4 Turn Off Your Laptop
“Don’t try to work from home or even check your emails when recuperating,” stresses Dr Meg Arroll. “You’ll recover quicker if you switch off properly.” Also, as stress can hinder recovery, it’s important to give yourself a chance to really relax – and chilling out is impossible with one eye on your inbox!
“And,” adds Dr Arroll, “when you’re ready to return to work, be realistic about what you can achieve in the first few days. Working long hours or trying to catch up on lost time may tip you back into bed.”
5 Sleep Well
Your body goes into repair mode when you’re asleep so the more shut-eye you take when recovering, the better. Feel like a mid-morning snooze? Go for it! And forget about fighting that mid-afternoon energy slump when you’re recuperating. Close your eyes and drift away.

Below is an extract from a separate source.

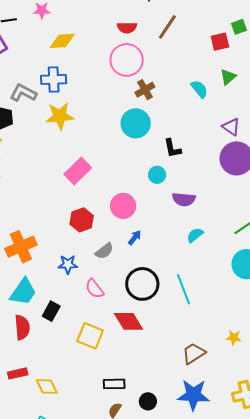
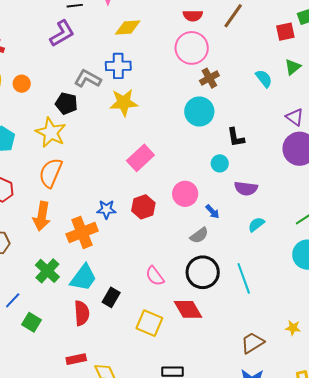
blue arrow: (135, 238) -> (212, 212), moved, turned 98
gray semicircle: (104, 251) -> (199, 235), moved
blue star: (68, 264) -> (106, 209), moved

It’s also important to go to bed and get up at the same time every day. “A regular rhythm of sleep is essential for a deep, refreshing rest when your body can recharge and repair,” says medical herbalist Dr Chris Etheridge, who explains that essential oils, such as Puressentiel Rest & Relax Air Spray (75ml, £16.99), can improve the quality and duration of sleep.
Sometimes post illness your sleep can be out of sync so a natural sleep aid such as A.Vogel Dormeasan (50ml for £10.50) helps restore natural sleep. Made from freshly picked Valerian root and hop plants, it’s a gentle way to help get your sleep quality back.

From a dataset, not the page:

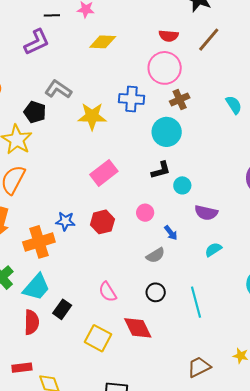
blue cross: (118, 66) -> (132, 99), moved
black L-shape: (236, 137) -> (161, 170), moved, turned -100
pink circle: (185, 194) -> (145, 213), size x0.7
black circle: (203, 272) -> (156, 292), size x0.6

6 Treat Your Tummy With TLC
The bacteria in the digestive system play an important part in restoring and maintaining good health. However, if you’ve been suffering from diarrhoea or taking medications such as antibiotics you might have upset the delicate balance of ‘good’ bacteria in your gut.
“Try incorporating probiotics into your recovery regime,” advises Rob Hobson, who recommends avoiding taking probiotics with hot drinks as this can reduce the number of bacteria that reach your digestive system. “Supplements are the most effective way to replace good bacteria. Look for supplements that offer at least 10 billion bacteria per capsule and contain well-researched strains such as bifidobacterium and lactobacillus.”
7 Practise Pro-Protein
Make sure you have plenty of protein in your daily diet when recovering from illness. “Protein helps with wound healing, the maintenance of healthy tissues in the body and the creation of antibodies that help protect the body from infection, illness and disease,” says Rob Hobson. Try to choose meals and snacks with high protein ingredients, such as eggs, milk, chicken breast, almonds, lean meat, fish, lentils and broccoli.
Spend a few minutes each day doing simple stretching exercises. “Stretching increases the mobility of muscles and joints, helping improve posture and decreasing the risk of injury,” explains personal trainer Nicola Addison.